文本块:
┄┄┄┄┄┄┄┄┄┄

X = np.random.randn(2, 10, d_model)
output, weights = mha.forward(X)

print(f"输入形状: {X.shape}")
print(f"输出形状: {output.shape}")
print(f"注意力权重形状: {weights.shape}")  # (batch, n_heads, seq, seq)

可视化多头注意力

def visualize_multihead_attention(weights, head_idx=None):
    """可视化多头注意力"""
    
    n_heads = weights.shape[1]
    
    if head_idx is None:
        # 显示所有头
        fig, axes = plt.subplots(2, 4, figsize=(16, 8))
        axes = axes.flatten()
        
        for i in range(min(n_heads, 8)):
            ax = axes[i]
            im = ax.imshow(weights[0, i], cmap='Blues')
            ax.set_title(f'Head {i+1}')
            ax.set_xlabel('Key')
            ax.set_ylabel('Query')
        
        plt.suptitle('多头注意力权重', fontsize=14)
        plt.tight_layout()
        plt.show()

┄┄┄┄┄┄┄┄┄┄

所给材料:
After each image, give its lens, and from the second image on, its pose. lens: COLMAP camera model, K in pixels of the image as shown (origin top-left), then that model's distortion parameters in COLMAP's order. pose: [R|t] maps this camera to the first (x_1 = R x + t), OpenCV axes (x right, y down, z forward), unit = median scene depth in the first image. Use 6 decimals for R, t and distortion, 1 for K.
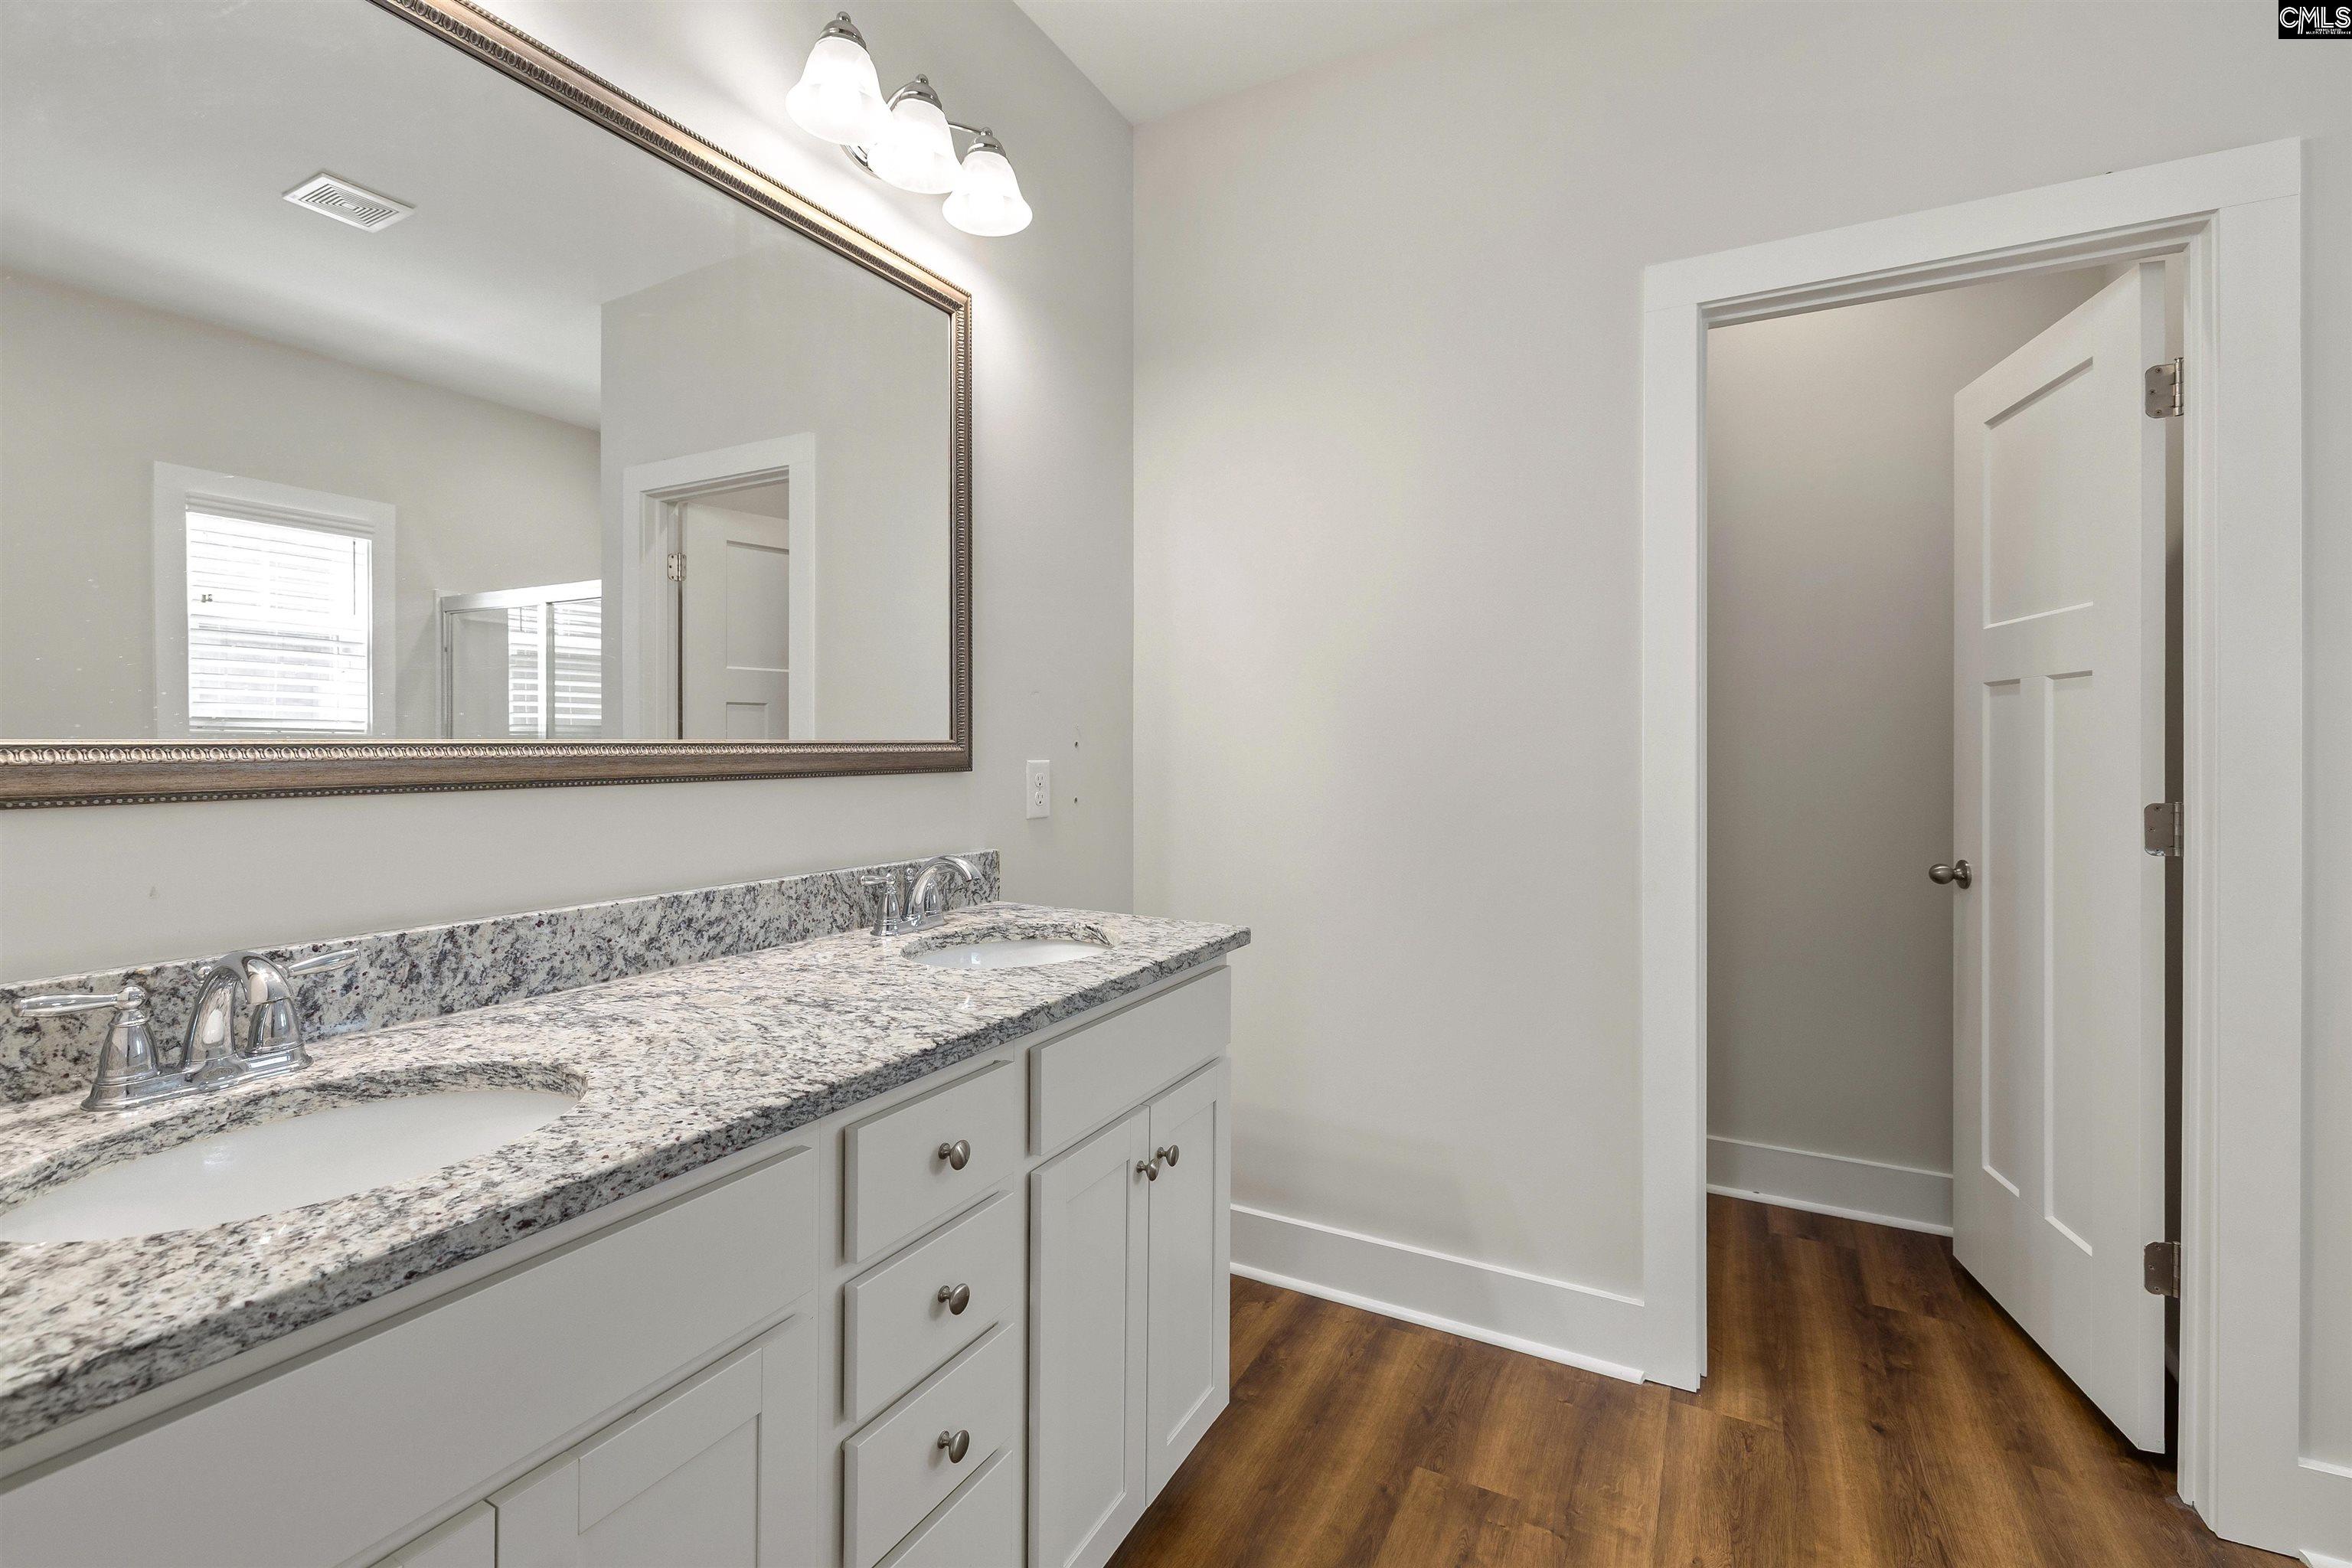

┄┄┄┄┄┄┄┄┄┄

任务列表:
(1) 请把这段多头注意力代码中从"if head_idx is"开始、到"注意力权重', fontsize=14)"结束的部分重写一遍，其中的"'Blues'"换成"'Reds'"。
(2) 在这段多头注意力代码里，显示所有头时，子图按几行几列排列？
(3) 接着这段多头注意力代码最后一行往下写。

各题答案:
(1)
if head_idx is None:
        # 显示所有头
        fig, axes = plt.subplots(2, 4, figsize=(16, 8))
        axes = axes.flatten()
        
        for i in range(min(n_heads, 8)):
            ax = axes[i]
            im = ax.imshow(weights[0, i], cmap='Reds')
            ax.set_title(f'Head {i+1}')
            ax.set_xlabel('Key')
            ax.set_ylabel('Query')
        
        plt.suptitle('多头注意力权重', fontsize=14)

(2) 2 行 4 列。

(3)
    else:
        # 显示单个头
        visualize_attention_weights(weights[0, head_idx])

visualize_multihead_attention(weights)

位置编码

为什么需要位置编码

自注意力是置换不变的,需要额外的位置信息。

正弦位置编码

\(PE_{(pos, 2i)} = \sin(pos / 10000^{2i/d_{model}})\) \(PE_{(pos, 2i+1)} = \cos(pos / 10000^{2i/d_{model}})\)

def positional_encoding(max_len, d_model):
    """生成正弦位置编码"""
    pe = np.zeros((max_len, d_model))
    position = np.arange(max_len)[:, np.newaxis]
    
    div_term = np.exp(np.arange(0, d_model, 2) * -(np.log(10000.0) / d_model))
    
    pe[:, 0::2] = np.sin(position * div_term)
    pe[:, 1::2] = np.cos(position * div_term)
    
    return pe

# 生成位置编码
max_len, d_model = 100, 64
pe = positional_encoding(max_len, d_model)

# 可视化
fig, axes = plt.subplots(1, 2, figsize=(14, 5))

# 热力图
ax = axes[0]
im = ax.imshow(pe[:50, :32], cmap='RdBu', aspect='auto')
ax.set_xlabel('维度')
ax.set_ylabel('位置')
ax.set_title('位置编码热力图')
plt.colorbar(im, ax=ax)

# 特定维度的波形
ax = axes[1]
for dim in [0, 4, 8, 16]:
    ax.plot(pe[:50, dim], label=f'dim={dim}')
ax.set_xlabel('位置')
ax.set_ylabel('编码值')
ax.set_title('不同维度的位置编码')
ax.legend()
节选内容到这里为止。